Tasks to carry out:
1. Duplicate the passage of the Fredensborg Palace article that begins at the words "Day Out in Denmark" and ends after the words "want to too.".
2. In the rows below, start at the line containing "collection date: 1938-06-26" and end after the line containing "genus: Wedelia". Rewrite those lines with "elevation" changed to "altitude" and everything else left as it is.

Day Out in Denmark | Tour the Danish Royal Residence at Fredensborg Palace

You Can See Inside Where the Danish Royalty Reside For One Month Each Summer
Take a guided tour of the Peace Palace north of Copenhagen

As an American, I will admit that I still find the idea of a real Royal Family reigning over a country or commonwealth difficult to understand. But living in Denmark, I have come to accept the fairy-tale charm of this little country full of castles, home to Princes and Princesses. And I have happily attended more than one procession to get a chance to wave at the Danish Queen. Elbow, elbow, wrist, wrist. But what if you could see inside the rooms where they live? Last summer, we took a guided tour of one the Royal residences. Read on and see why you might want to too.


Here in Denmark, the Danes adore their Royal Family. And there is good reason for it. As the longest reigning monarchy in Europe, they carry a lot of history. Queen Margrethe II, who has presided over the Kingdom of Denmark, Greenland and the Faroe Islands since January 14, 1972, can trace her roots back to Viking times over a thousand years ago. Some of those battle-ready responsibilities from her Viking predecessors are still relegated to the current monarch. Queen Margrethe is Commander in Chief of the Danish Defense. And while her Royal Life Guard is always at the ready, her real role is as a diplomat at home and abroad.

What I can appreciate about the Royal Family here in Denmark is how very normal they appear. As normal as royals can be. Could be? Should be? But normal is Princess Mary seen carting her children around Copenhagen in a cargo bike. A friend’s son has taught the Royal littles to swim. Did you know that the Queen herself is a notorious chain smoker? In Denmark, this is normal. A little healthier perhaps, you can run alongside Crown Prince Frederik, the Queen’s son and heir apparent each year at the Royal Run happening now all over the country. On New Year’s Eve, all televisions are tuned in to hear the Queen’s speech. Crowds gather at Amalienborg Palace, the family’s residence in the capital, to wish Queen Margrethe well when she emerges from her balcony and speaks to the people. Look for the special flags flying with the crown that denote when she’s home.


The Queen lives at the Amalienborg Palace in Copenhagen over the winter. But each spring and fall, she moves a little further afield to Fredensborg, north of the city. Directly translated, Fredensborg means “peace’s castle” in Danish and was so named to mark a peace treaty signed between Norway, Sweden and Denmark on July 3, 1720. Originally built for King Frederik IV as a pleasure palace, Fredensborg is the most used royal residence for the current monarchy. Many important royal events and diplomatic meetings take place here, including the wedding of Crown Prince Frederik and his Aussie bride, Princess Mary. You can see the very ballroom where they took their first dance as husband and wife on a guided tour of the palace.


Since the Queen and crew do truly live here, you are only allowed inside during specific weeks during the summer. Dates change annually but are usually open during the month of July. This year, the Fredensborg Palace and private gardens are open to the public for guided tours from July 1 to August 4, 2019. It is a unique and intimate glimpse into the personal lives of the Danish Royal Family.

Material provided:

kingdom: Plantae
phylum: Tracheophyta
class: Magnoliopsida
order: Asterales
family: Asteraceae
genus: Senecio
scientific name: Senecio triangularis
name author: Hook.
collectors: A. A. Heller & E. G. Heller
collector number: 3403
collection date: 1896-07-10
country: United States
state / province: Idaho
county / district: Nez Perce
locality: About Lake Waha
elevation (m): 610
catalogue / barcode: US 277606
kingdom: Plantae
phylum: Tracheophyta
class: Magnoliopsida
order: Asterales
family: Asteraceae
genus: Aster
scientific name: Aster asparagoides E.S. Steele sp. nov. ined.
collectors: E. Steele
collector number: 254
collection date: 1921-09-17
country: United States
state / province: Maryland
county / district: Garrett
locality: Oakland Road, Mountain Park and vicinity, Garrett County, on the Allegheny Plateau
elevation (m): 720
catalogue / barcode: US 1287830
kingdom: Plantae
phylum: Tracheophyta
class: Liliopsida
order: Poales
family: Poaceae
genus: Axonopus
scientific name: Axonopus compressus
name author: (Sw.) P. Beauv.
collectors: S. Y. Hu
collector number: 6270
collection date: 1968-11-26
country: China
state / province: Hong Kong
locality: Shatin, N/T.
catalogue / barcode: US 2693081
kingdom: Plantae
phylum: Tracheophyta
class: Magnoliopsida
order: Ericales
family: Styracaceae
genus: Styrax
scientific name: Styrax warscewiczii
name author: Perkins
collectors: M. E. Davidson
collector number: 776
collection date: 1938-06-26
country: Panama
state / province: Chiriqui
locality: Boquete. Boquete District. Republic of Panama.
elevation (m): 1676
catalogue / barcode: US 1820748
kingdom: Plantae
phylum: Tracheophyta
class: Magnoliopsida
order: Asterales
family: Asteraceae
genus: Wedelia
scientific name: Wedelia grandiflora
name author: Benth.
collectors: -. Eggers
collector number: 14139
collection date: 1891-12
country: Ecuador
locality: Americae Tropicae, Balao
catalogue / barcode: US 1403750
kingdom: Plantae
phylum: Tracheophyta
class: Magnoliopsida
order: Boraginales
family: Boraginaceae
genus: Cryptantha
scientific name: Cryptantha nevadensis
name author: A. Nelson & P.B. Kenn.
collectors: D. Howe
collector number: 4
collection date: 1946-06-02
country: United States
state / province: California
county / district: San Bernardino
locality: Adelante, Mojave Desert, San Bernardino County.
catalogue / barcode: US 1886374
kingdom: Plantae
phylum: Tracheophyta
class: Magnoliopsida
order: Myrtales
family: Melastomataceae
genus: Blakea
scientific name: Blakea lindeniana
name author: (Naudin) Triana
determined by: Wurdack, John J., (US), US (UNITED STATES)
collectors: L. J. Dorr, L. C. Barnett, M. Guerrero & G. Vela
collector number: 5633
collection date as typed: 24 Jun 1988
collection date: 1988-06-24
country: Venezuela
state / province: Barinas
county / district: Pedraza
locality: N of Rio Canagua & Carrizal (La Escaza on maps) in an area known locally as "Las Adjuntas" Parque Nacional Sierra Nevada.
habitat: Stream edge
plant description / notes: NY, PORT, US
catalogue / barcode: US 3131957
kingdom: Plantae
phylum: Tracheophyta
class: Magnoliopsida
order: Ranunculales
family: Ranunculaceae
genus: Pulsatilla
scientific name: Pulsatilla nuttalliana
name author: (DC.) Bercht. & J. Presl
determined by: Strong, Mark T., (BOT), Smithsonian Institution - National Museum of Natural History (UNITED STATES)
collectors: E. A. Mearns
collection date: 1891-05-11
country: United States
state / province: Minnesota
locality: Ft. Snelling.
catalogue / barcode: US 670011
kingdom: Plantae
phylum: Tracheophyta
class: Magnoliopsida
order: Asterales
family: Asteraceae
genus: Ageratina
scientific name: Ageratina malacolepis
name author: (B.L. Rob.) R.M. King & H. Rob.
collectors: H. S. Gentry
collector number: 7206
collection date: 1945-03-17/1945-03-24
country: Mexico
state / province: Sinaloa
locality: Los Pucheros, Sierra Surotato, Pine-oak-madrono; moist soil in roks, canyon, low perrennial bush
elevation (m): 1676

The responses:
1.
Day Out in Denmark | Tour the Danish Royal Residence at Fredensborg Palace

You Can See Inside Where the Danish Royalty Reside For One Month Each Summer
Take a guided tour of the Peace Palace north of Copenhagen

As an American, I will admit that I still find the idea of a real Royal Family reigning over a country or commonwealth difficult to understand. But living in Denmark, I have come to accept the fairy-tale charm of this little country full of castles, home to Princes and Princesses. And I have happily attended more than one procession to get a chance to wave at the Danish Queen. Elbow, elbow, wrist, wrist. But what if you could see inside the rooms where they live? Last summer, we took a guided tour of one the Royal residences. Read on and see why you might want to too.

2.
collection date: 1938-06-26
country: Panama
state / province: Chiriqui
locality: Boquete. Boquete District. Republic of Panama.
altitude (m): 1676
catalogue / barcode: US 1820748
kingdom: Plantae
phylum: Tracheophyta
class: Magnoliopsida
order: Asterales
family: Asteraceae
genus: Wedelia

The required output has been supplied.